I didn't even really watch Ally McBeal, but decades later I still remember the weird little guy and the weird guy with the neck fetish. I watched She-hulk this morning, and I couldn't tell you a single thing about Walters' friends and colleagues, their lives or hopes or fears or even, frankly their names. The opening episodes suffer from a real lack of distinctive secondary characters.

Three smartly dressed colleagues commiserate in a bar.

Tatiana Maslany as Jen Walters with Ginger Gonzaga as Nikki and Josh Segarra as, er, Handsome Lawyer Guy?

Chuck Zlotnick/Marvel

Yes, there are the familiar MCU mainstays, and Mark Ruffalo and Benedict Wong's easygoing charm is always watchable. It's intriguing to see Bruce Banner exploring what it means to be the Hulk, especially when counterpointed with Emil Blonsky's perspective on who gets called a superhero and who gets thrown in jail. Sadly, though, the glib tone doesn't leave much room for these thoughtful moments to find much depth. 

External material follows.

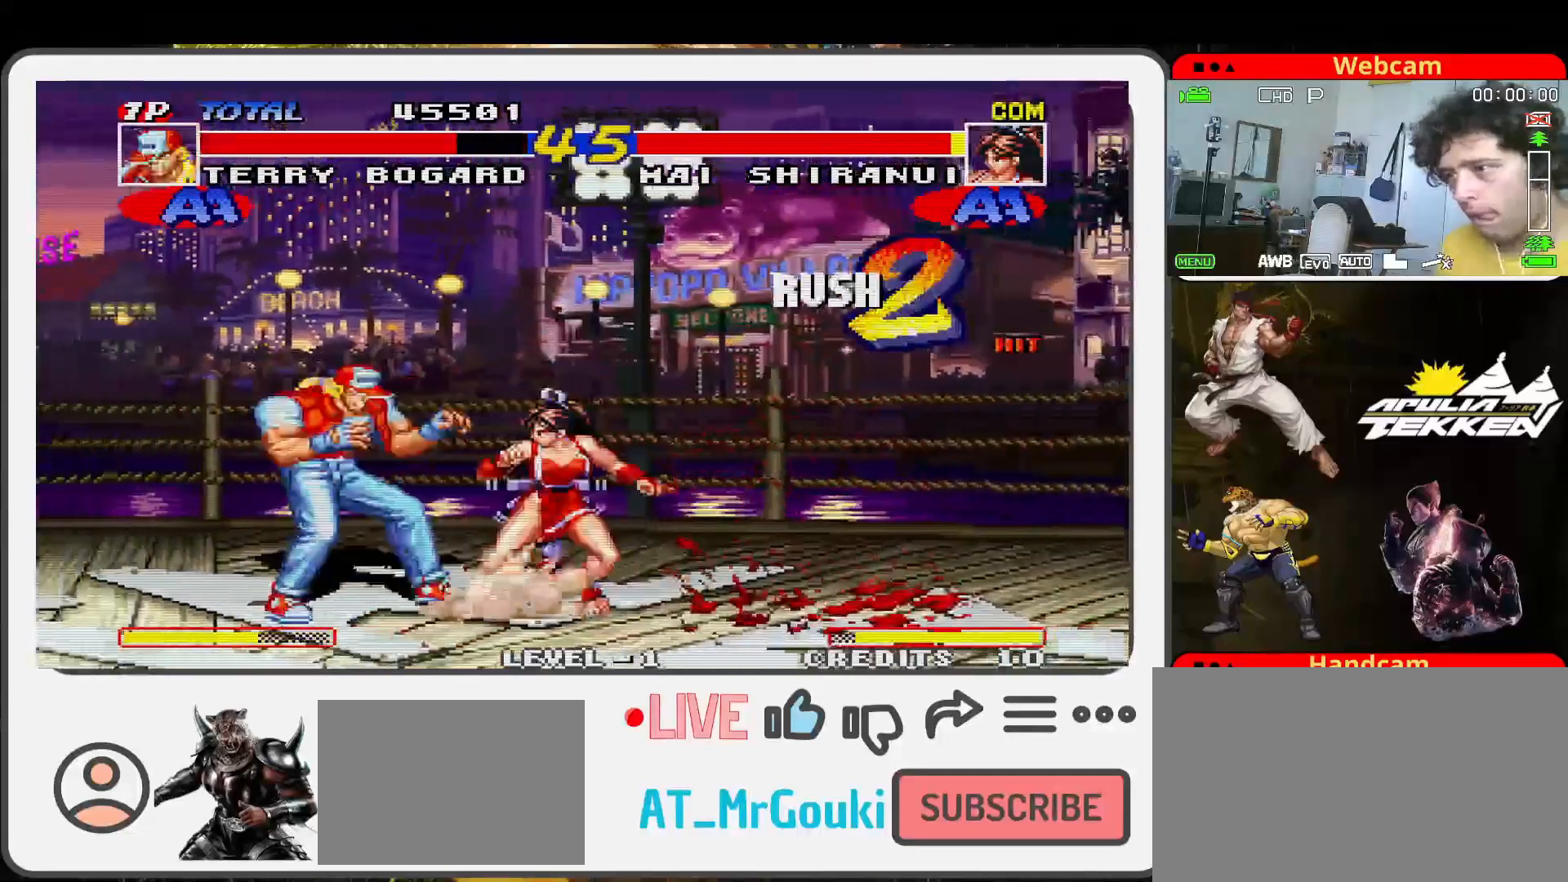
{"dt_ms": 500, "buttons": [], "left_stick": "up-right", "events": [[33, "SQUARE", "up"], [67, "TRIANGLE", "down"], [133, "SQUARE", "down"], [167, "TRIANGLE", "up"], [267, "SQUARE", "up"], [267, "TRIANGLE", "down"], [333, "SQUARE", "down"], [333, "left_stick", "center"], [400, "TRIANGLE", "up"], [400, "left_stick", "up-right"], [433, "SQUARE", "up"]]}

Compare that to the last MCU series, Ms. Marvel, in which every secondary character had something going on, some problem or compelling friction with main character Kamala Khan (take Nakia, for example, who was running for office, and then falling out with Kamala because she never shared her secret).

She-Hulk's biggest problem is that it comes so fast on the heels of Ms. Marvel. Following the misadventures of adorkable teen Kamala Khan inheriting superpowers, Ms. Marvel was a delightfully multilayered story that included superhero action, ultra-relatable coming-of-age anxiety, compellingly specific Muslim-American representation, and -- of all things -- a thought-provoking history lesson about the Partition of India. Which it managed while still being a breathlessly zippy, stylishly visual show filled with fun characters. She-Hulk is meant to be funny, but amid the tired gags about Silence of the Lambs or Tinder these first few episodes lack the life or depth of Ms. Marvel or Moon Knight -- and it isn't a patch on Loki or WandaVision, which already presented a bolder and funnier version of an MCU sitcom.

She-Hulk is diverting enough to deserve its day in court, but the second half of the season needs to mount a much more spirited defense if it's going to overrule all objections.